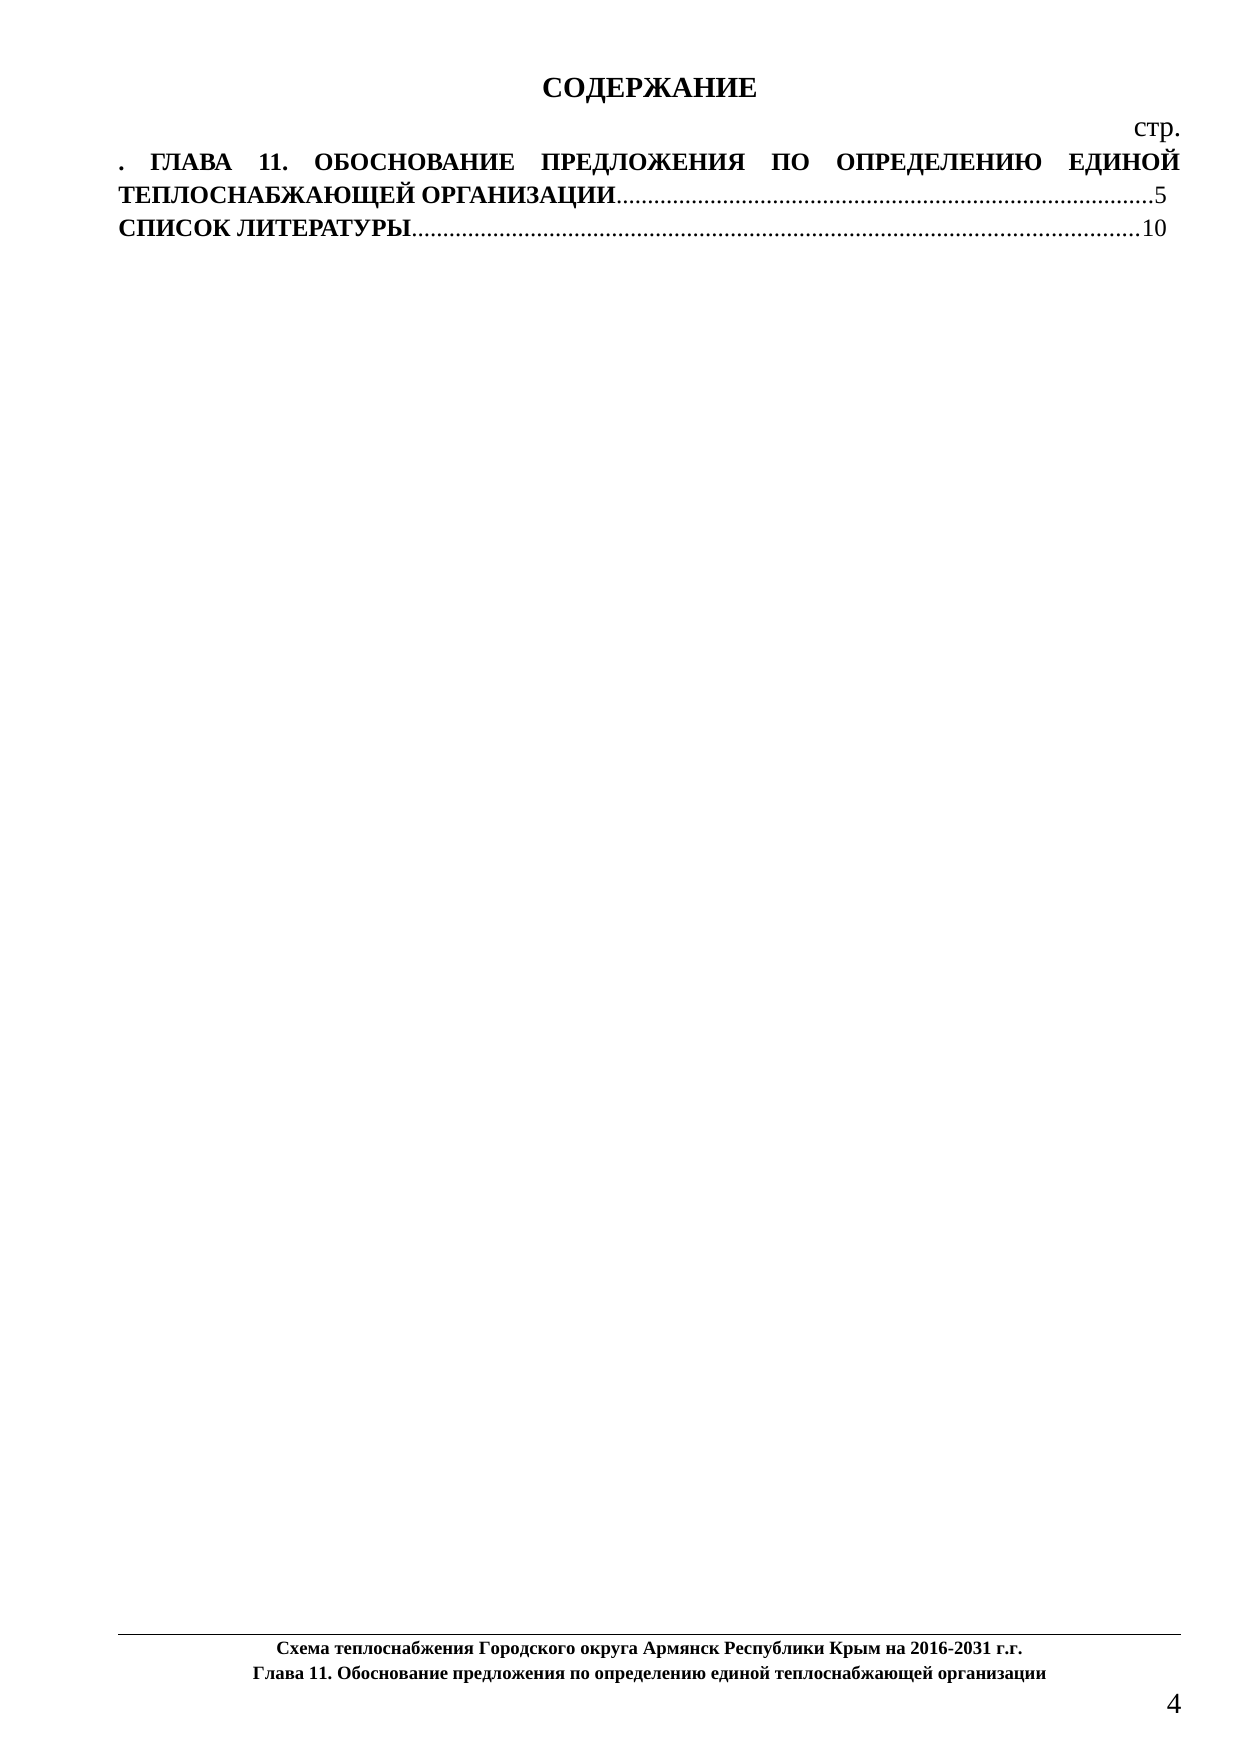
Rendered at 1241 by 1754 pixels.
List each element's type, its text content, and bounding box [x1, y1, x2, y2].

text стр. [118, 109, 1181, 142]
text Содержание [118, 70, 1181, 104]
text . ГЛАВА 11. Обоснование предложения по определению единой теплоснабжающей организации 5 [118, 147, 1181, 209]
text Список литературы 10 [118, 213, 1181, 242]
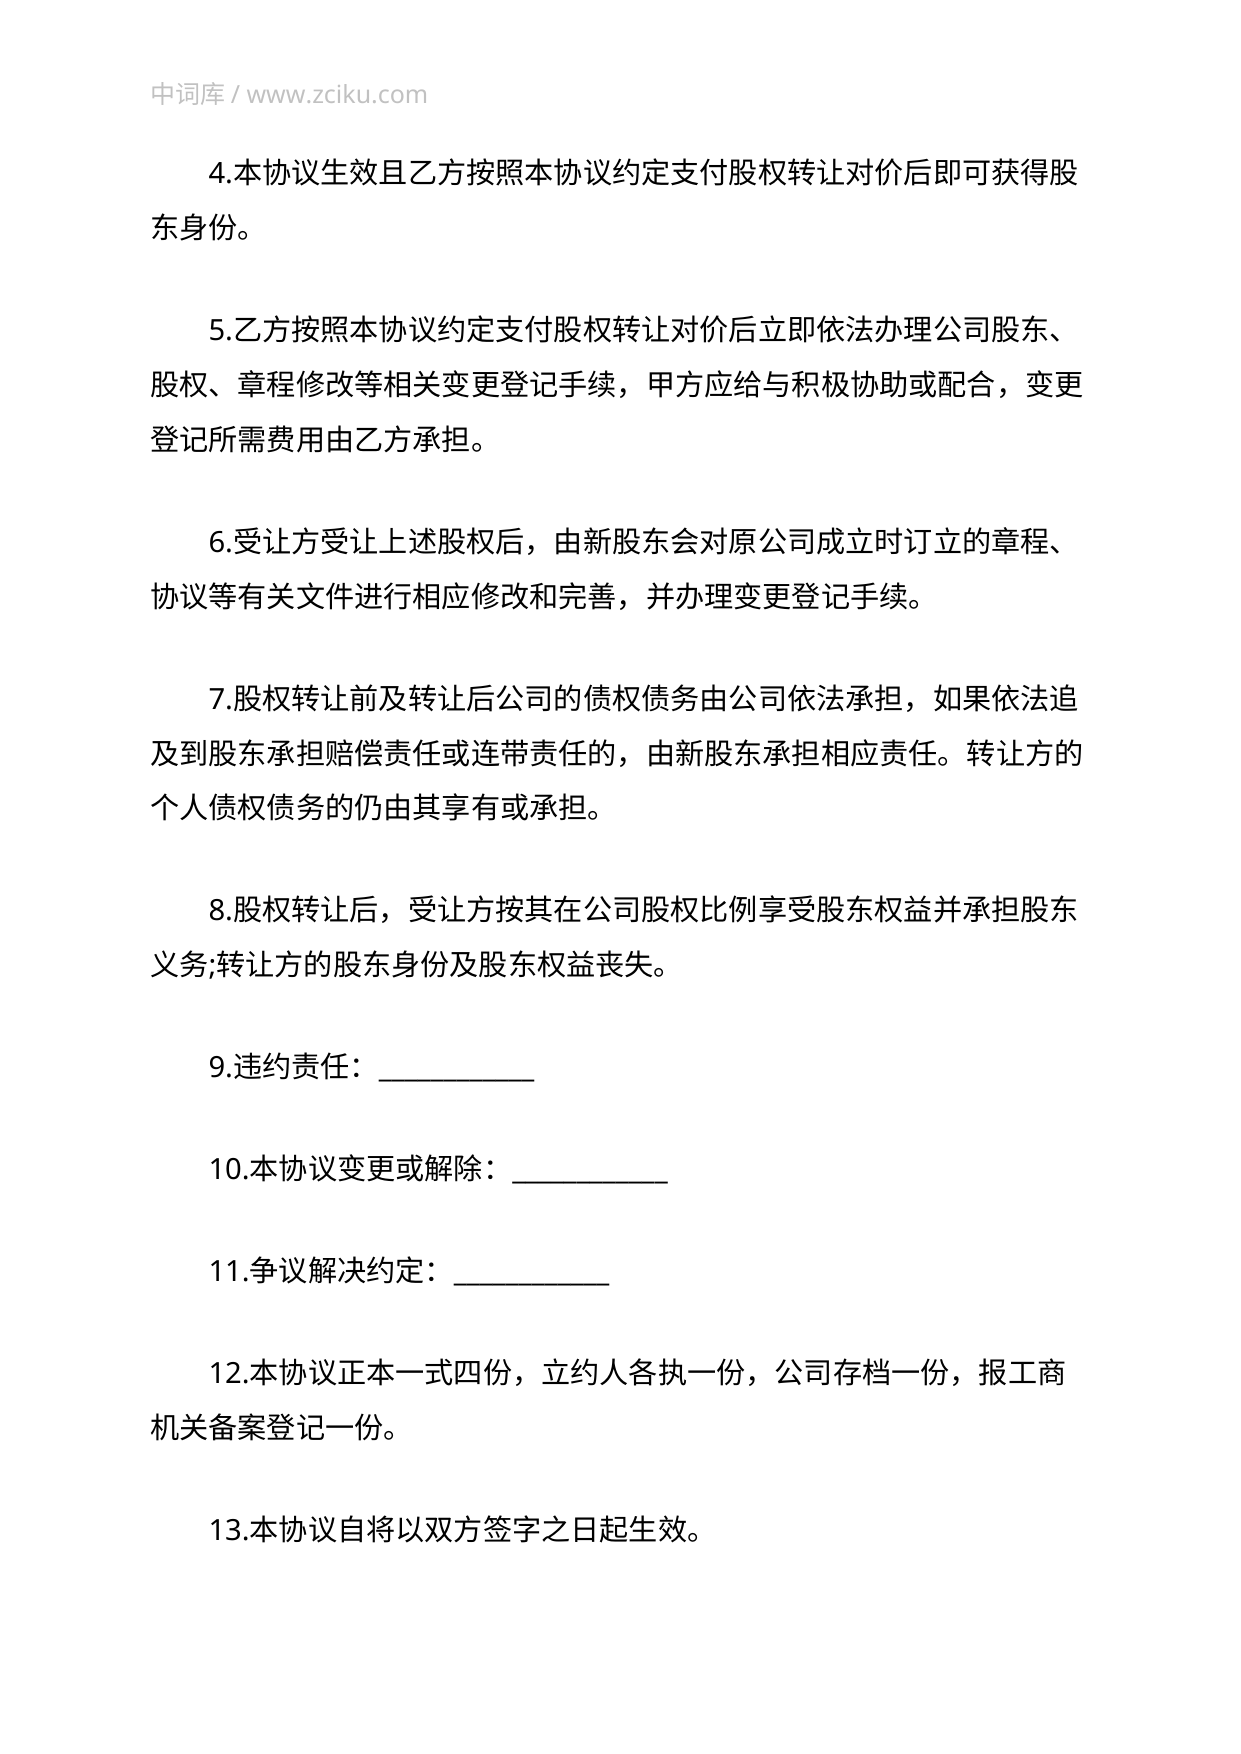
- - - - - - -
> **About this exercise**
Reproduce all entries without any change, and omit the pictures.

> **Response to the task**
Rendered at 1241 by 1754 pixels.
List each element's type, its text content, and bounding box [x1, y1, x2, y2].

text стр. [118, 109, 1181, 142]
text Содержание [118, 70, 1181, 104]
text . ГЛАВА 11. Обоснование предложения по определению единой теплоснабжающей организации 5 [118, 147, 1181, 209]
text Список литературы 10 [118, 213, 1181, 242]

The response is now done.